It disturbs me, and I think the Congress is being influenced, that the Congress is influenced by fears. I would like to think that this country in the future will be dynamic and not phlegmatic, not influenced by what could conceivably happen.

RECOGNITION AND OVERCOMING PROBLEMS

I am the first to admit that there are certain ecological problems that the SST brings to the surface, but I am also the first to want to say that the aviation industry is one that is influenced in large part and remembered in large part by its ability to overcome the problems.

The building of an airplane is not an easy task. The industry has been successful in overcoming the problems. That is why it is an industry.

ALLEGATIONS OF EFFECTS OF SST

I will just recite a few of the slogans that seem to be going around that I personally think are unfortunate, and I hope that this committee and the public and the Congress will view them with the skepticism, at least in part, which I do.

A 50-mile wide swath of destruction that followed the supersonic boom; a change in the earth's atmosphere.

I don't believe these things. I think they have been more generated by emotion than logic.

The Greenland Icecap might in some way be affected.

The change in the ozone balance.

An increase in the level of ultraviolet ray radiation will reach the surface of the earth causing skin cancer.

I am not trying to suggest that these aren't problems, but I do urge upon the Congress to get more proof of what is being said than the fact that they are just being said.

I have little else to say on my own, sir. If you want me to respond in any other way, I will be glad to do it. I will repeat that I am commenting only in behalf of my own convictions, having spent a lifetime in this field of endeavor.

That is about all I have to say.

Senator PROXMIRE. Mr. Chairman?

707 AND 747 DEVELOPMENT: CONTRIBUTION BY PRIVATE INDUSTRY

Chairman ELLENDER. General, you stated that Boeing made a big success of two or three of the transport planes it constructed.

To what extent did Boeing benefit from having done work for the Government at quite an expense, developing similar planes of this character?

Mr. QUESADA. I am sure Boeing and the public got many benefits from military programs that were Boeing programs. There is one thing I would like to bring to your attention, sir: that is that Boeing

on its own initiative designed and in fact fabricated a 707 airplane, and the benefit flowed the other way because the Air Force bought that airplane and named it a KC-135.

Many people think it was the reverse. Boeing was first and the Air Force exploited Boeing's courage.

But in response to your question, sir, Boeing, in the case of the 707, got many throwoff benefits from military programs, but not necessarily at an expense to the military. Technology flowed to the company as a result of military programs.

In the case of the 747, that is true to a much lesser degree. The 747 is almost totally a product of Boeing's industrial and economic courage.

I know of very few benefits-there are some that really came from the military establishment.

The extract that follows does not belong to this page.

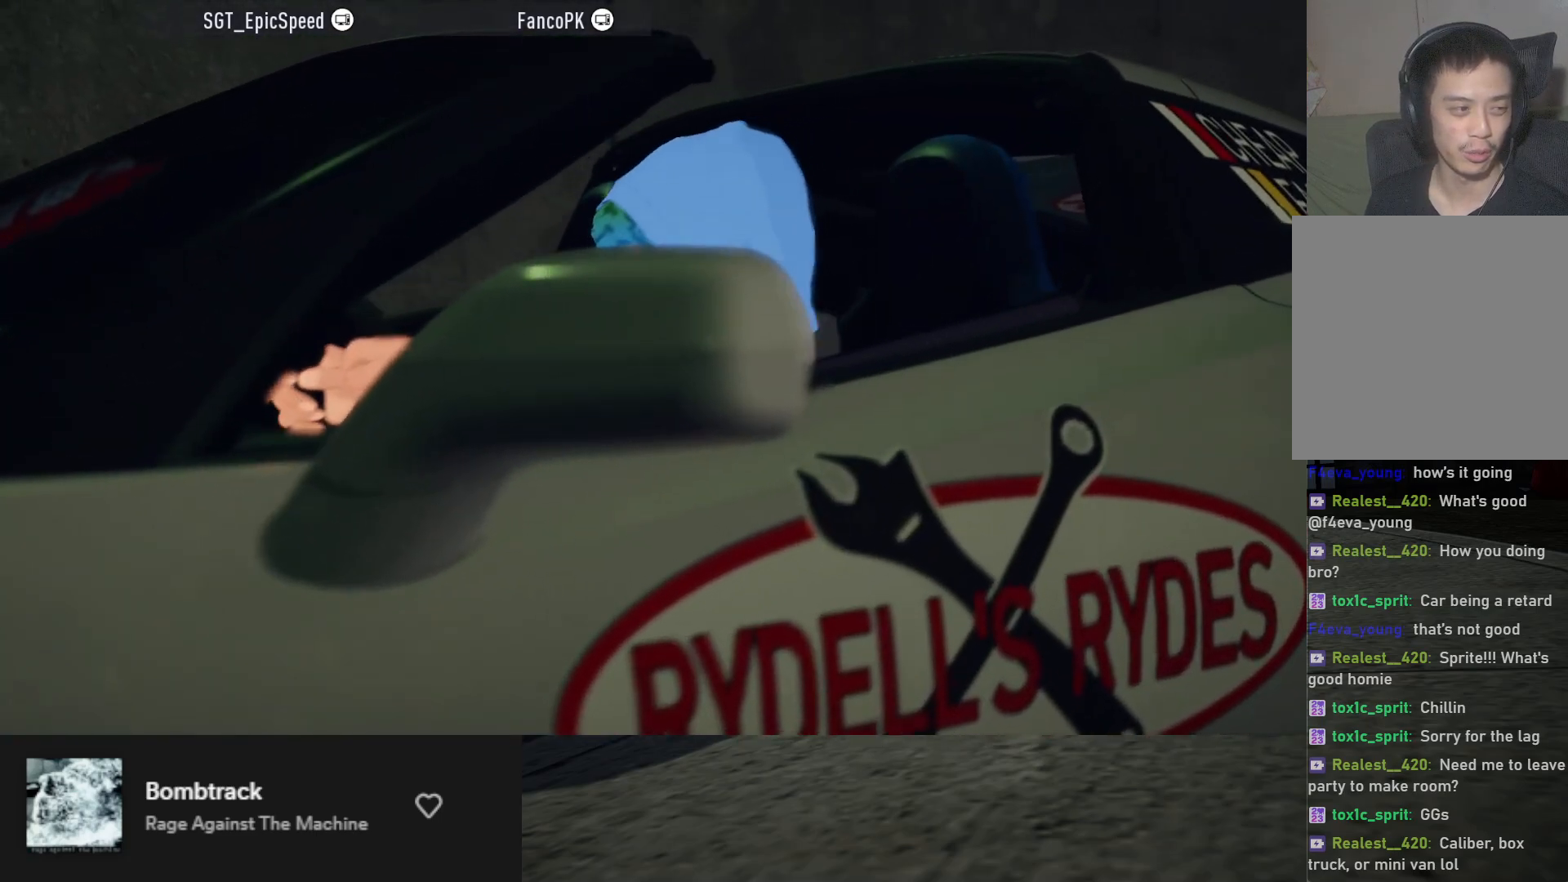
{"buttons": ["R2"], "left_stick": "center", "right_stick": "center", "events": [[133, "R2", "up"], [467, "R2", "down"]]}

SST DEVELOPMENT: CONTRIBUTION BY PRIVATE INDUSTRY

Chairman ELLENDER. As you know, Boeing and quite a few other airplane companies did contribute, and are contributing, to the construction of this SST to the extent of about 24 percent of costs.

We were told today that the contract between the Government and the airplane people that the manufacturing of these planes, the SST, if they are successful, will be done entirely by private enterprise. Does that in any manner temper your views?

Mr. QUESADA. I wish that the ratio was the other way, that the Government was 27 percent and 73 percent would be private.

Senator MAGNUSON. If the Senator would yield, no one would wish more that it was the other way than the Senator from Washington. It would save me a lot of difficulty.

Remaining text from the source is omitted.